1 - Bien... si la conversation en question a déjà été faite et qu'elle l'a été avec Safari dans les conditions décrites plus haut, alors elle est déjà loin derrière et bien effacée ! Donc pas de souci.

2 - Si tu l'as fait avec un autre programme tel MSN, Skype etc. il nous faut savoir lequel pour pouvoir dire comment faire pour l'effacer et désactiver l'historique.

3 - Si le problème a évolué dans le sens que tu t'inquiètes sur de futures conversations et d'une future espionnage, alors plus simples que vouloir décortiquer Moniteur d'activités qui n'est pas simples et un plus il te faudra aussi savoir quel possible logiciel il aurait éventuellement utilisé, etc. Bref tu n'es pas sortie de l'auberge !

Dans ce dernier cas le plus simples et sain (pour vous deux d'ailleurs !) c'est que vous utilisiez chacun sa propre session, avec son propre mot de passe ! Comme ça personne ne va envahir l'espace privé de l'autre et tout le monde sera heureux ! 

Bonne soirée


----------



## joinman (17 Septembre 2010)

tu peux aussi installer Onynx, qui permet, entre autre, de faire le vide sur ton Mac (historique de téléchargement, de conversation, ....)


----------



## Paroxysme (17 Septembre 2010)

Un keylogger permet d'enregistrer tout ce qui a été tapé sur le clavier peu importe l'application; de un je ne sais pas si ça existe sur mac (mais je pense que oui), de deux à moins que ton ami soit un pro du hack ou de la cia, il y a peu de chance que ce soit arrivé.

Et si tu es dans le cas deux; tu es fichue, c'est trop tard. 

Mais en toute logique, pas d'inquiétude, 

Cordialement,

A.


----------

> Matériel fourni:
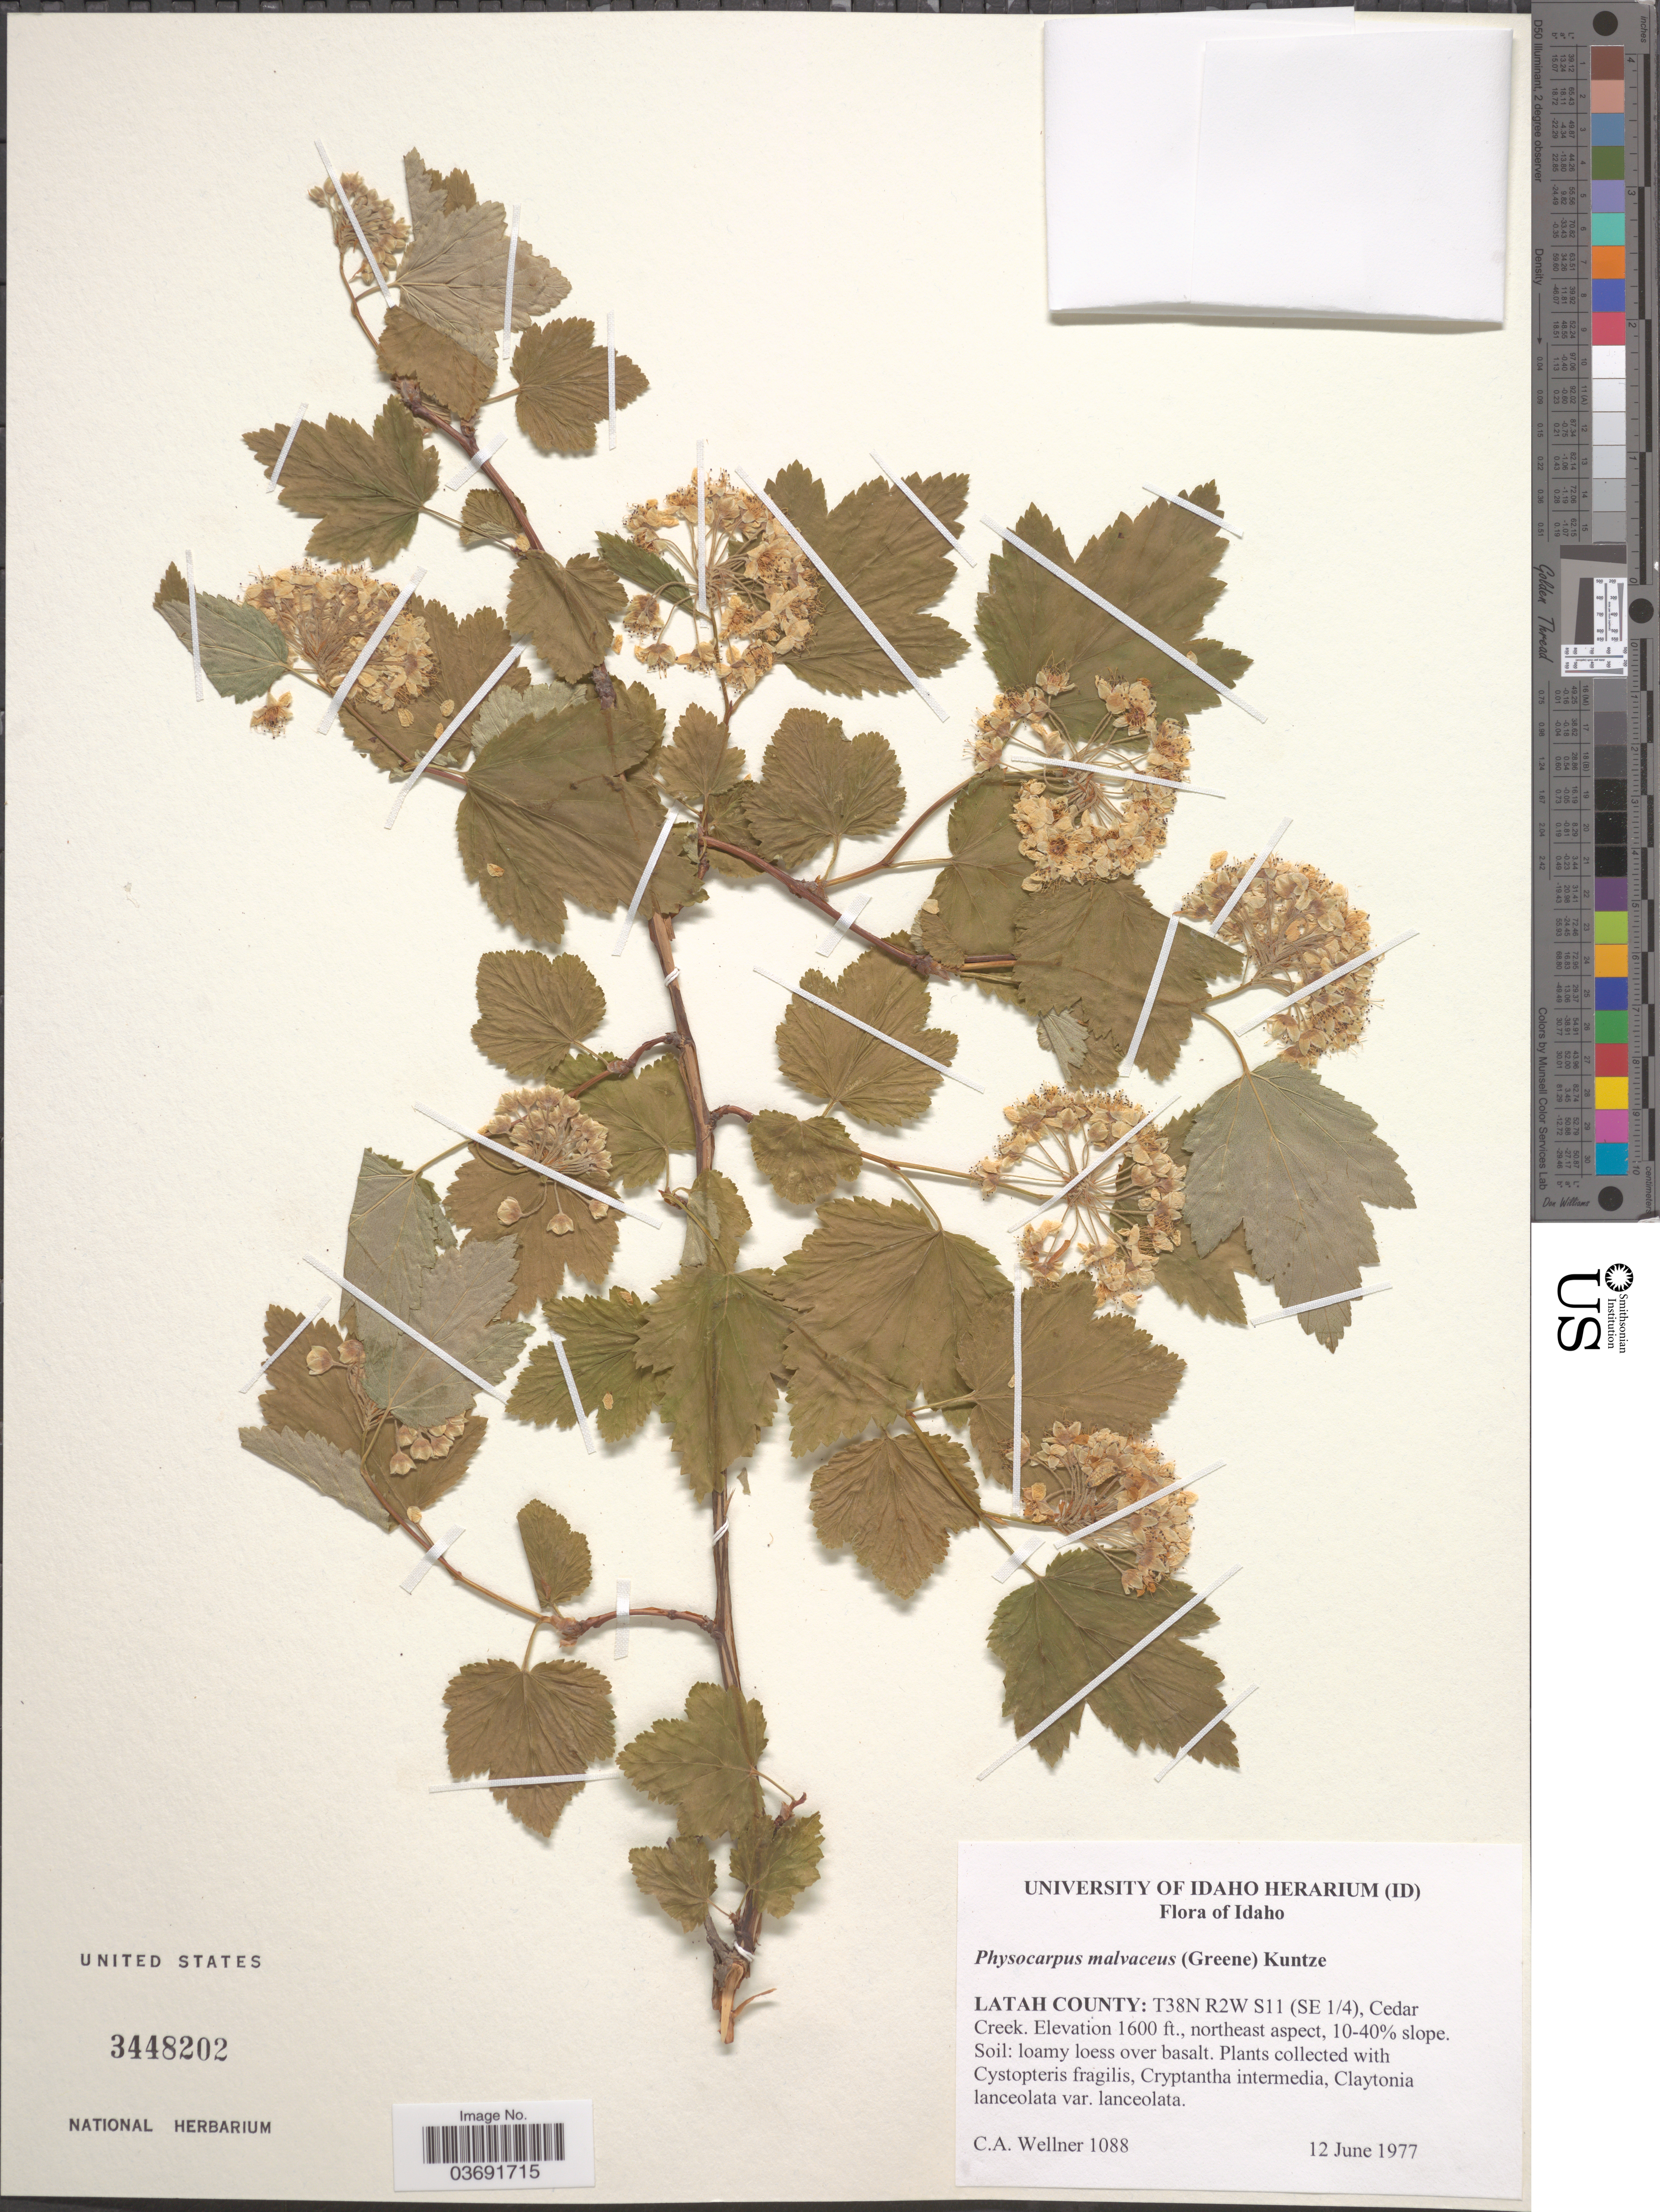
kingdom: Plantae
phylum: Tracheophyta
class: Magnoliopsida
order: Rosales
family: Rosaceae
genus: Physocarpus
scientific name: Physocarpus malvaceus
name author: (Greene) Kuntze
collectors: C. Wellner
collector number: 1088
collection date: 1977-06-12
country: United States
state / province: Idaho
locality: Latah County: T38N R2W S11 (SE1/4), Cedar Creek.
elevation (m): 488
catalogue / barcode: US 3448202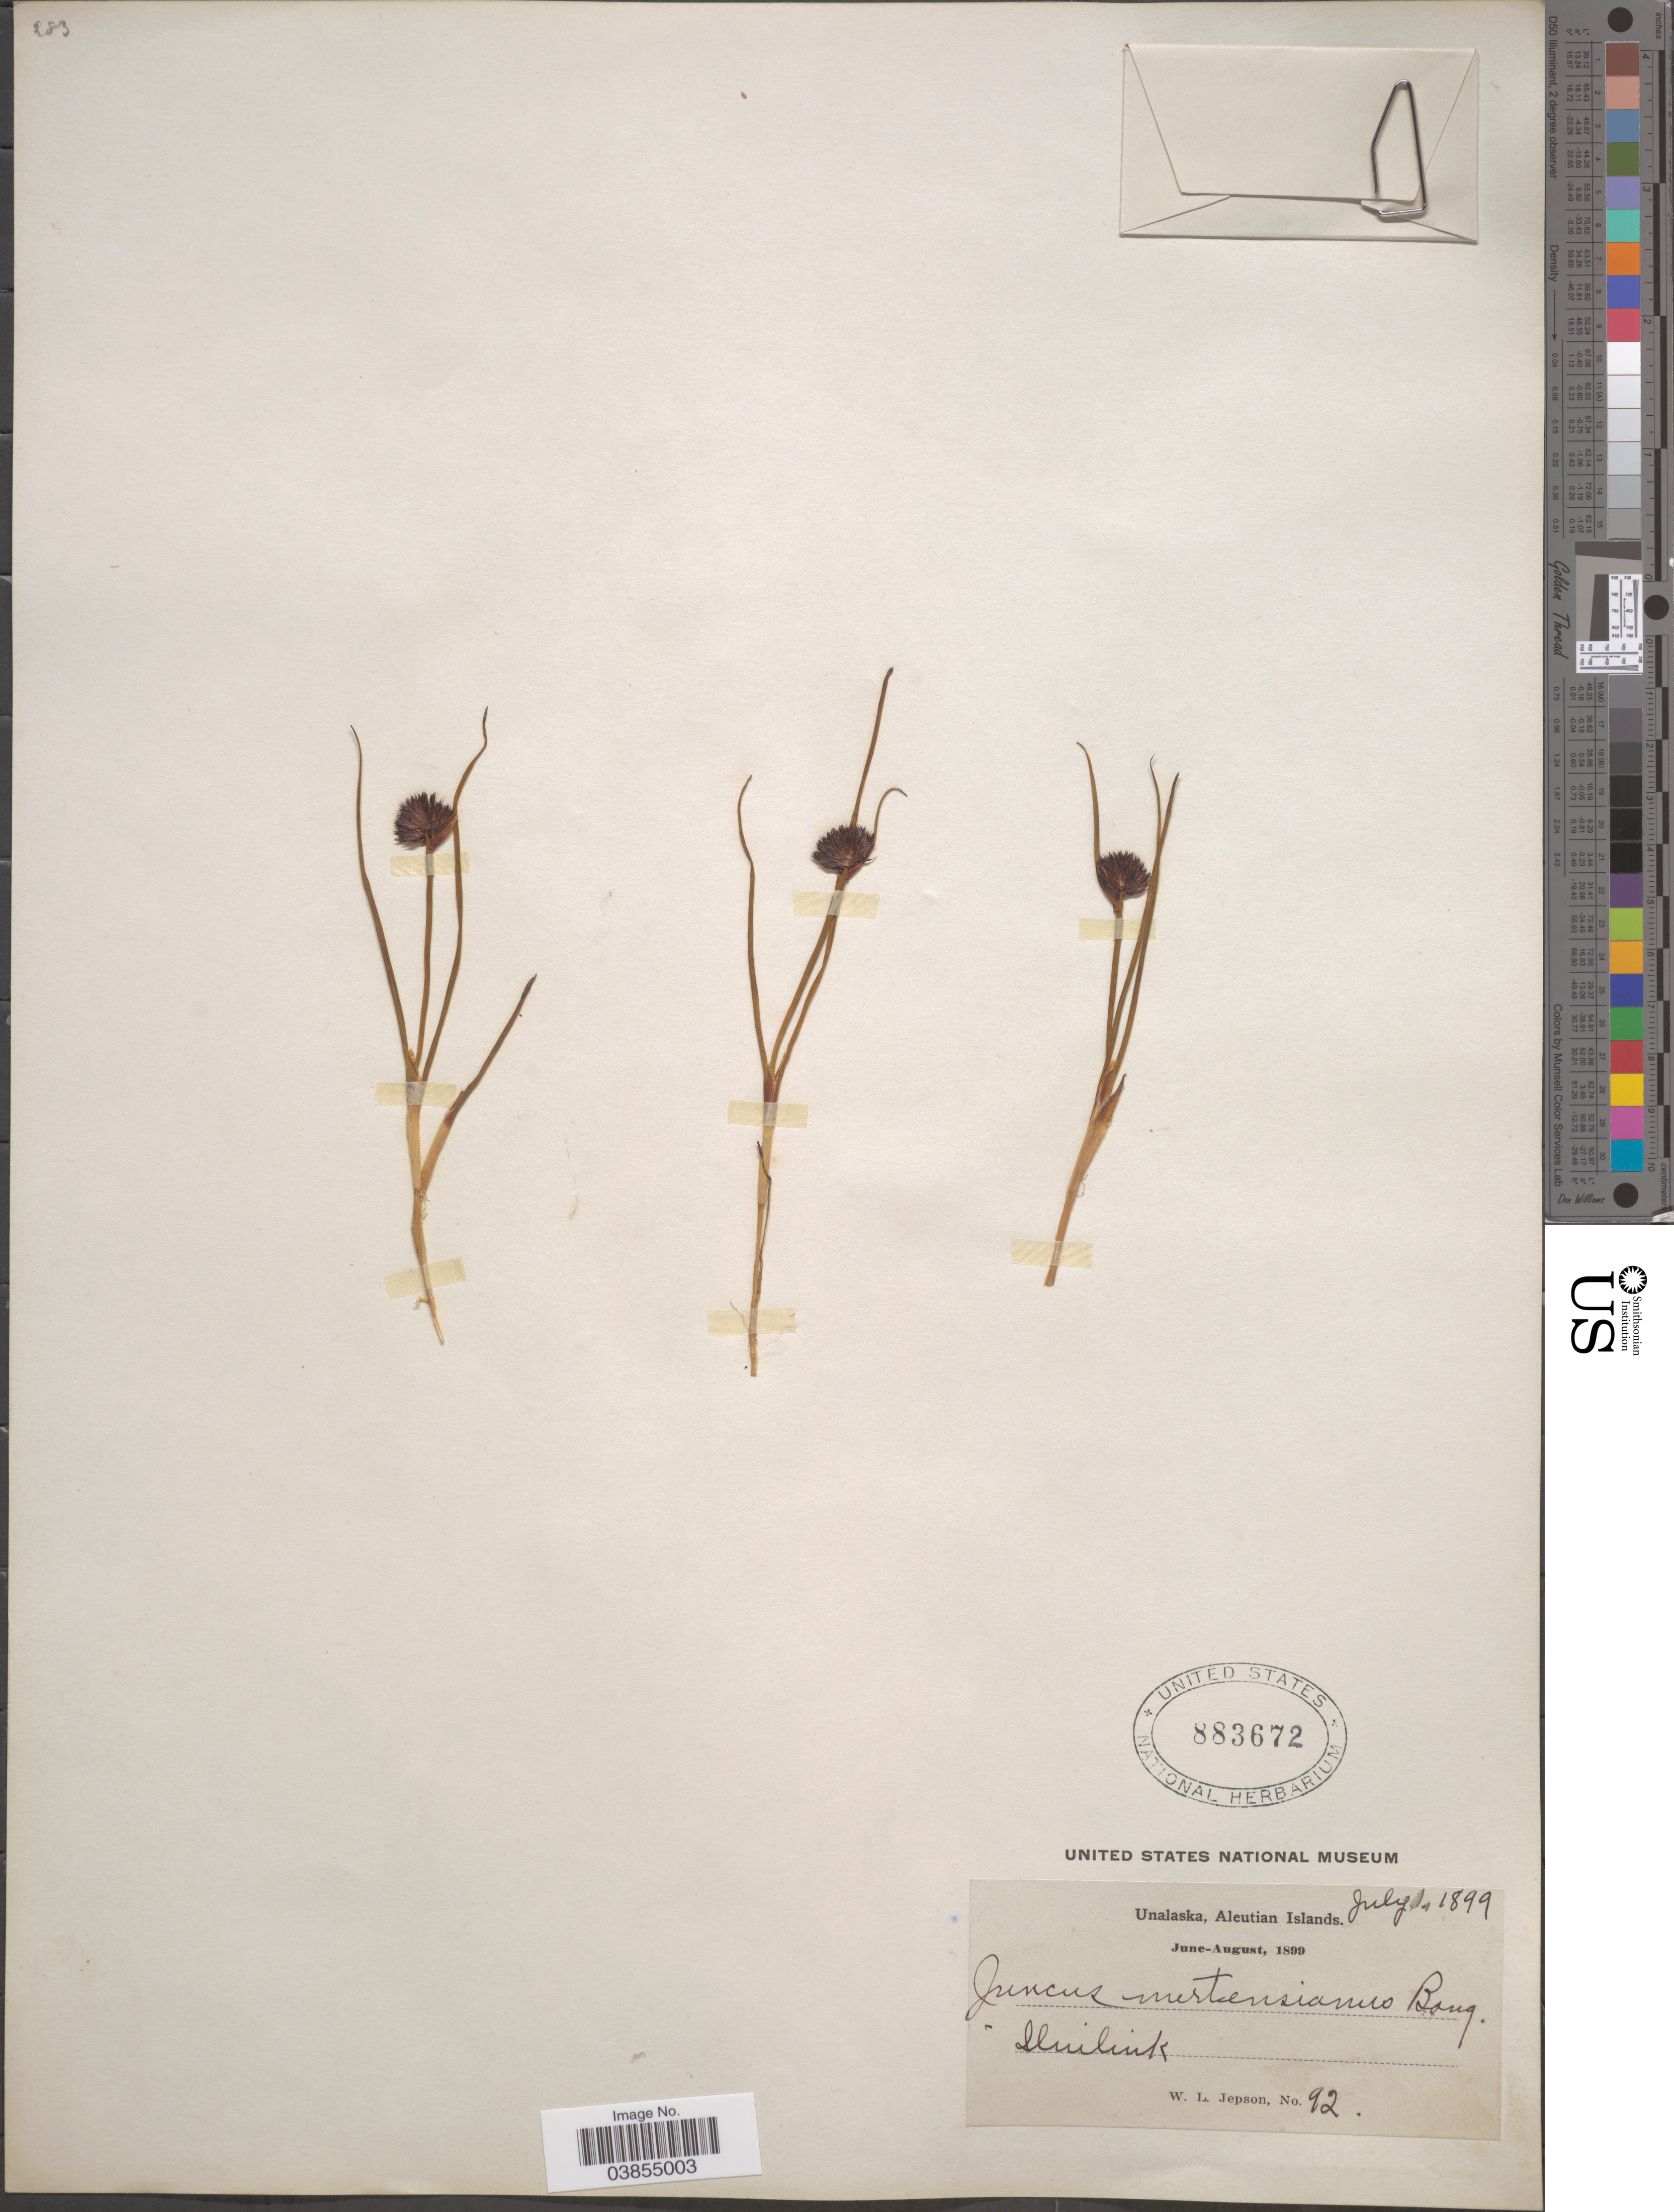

> Exercice proposé A:
Les affirmations suivantes concordent-elles avec l'extrait choisi ? Pour chacune, répondez par oui ou non et citez les mots décisifs de l'extrait. (i) joinman propose un programme qui peut vider l'historique de téléchargement du Mac. (ii) Paroxysme affirme avec certitude que les keyloggers existent sur Mac. (iii) Le message qui se termine par « Bonne soirée » recommande que chacun ait sa propre session avec son propre mot de passe.
> Exercice proposé B:
Quels logiciels l'extrait choisi désigne-t-il par leur nom ? Donnez-les tous.

> Réponse attendue A:
(i) Oui : « tu peux aussi installer Onynx, qui permet, entre autre, de faire le vide sur ton Mac (historique de téléchargement, de conversation, ....) ».
(ii) Non : « de un je ne sais pas si ça existe sur mac (mais je pense que oui) ».
(iii) Oui : « c'est que vous utilisiez chacun sa propre session, avec son propre mot de passe ! ».

> Réponse attendue B:
Safari, MSN, Skype, Moniteur d'activités, Onynx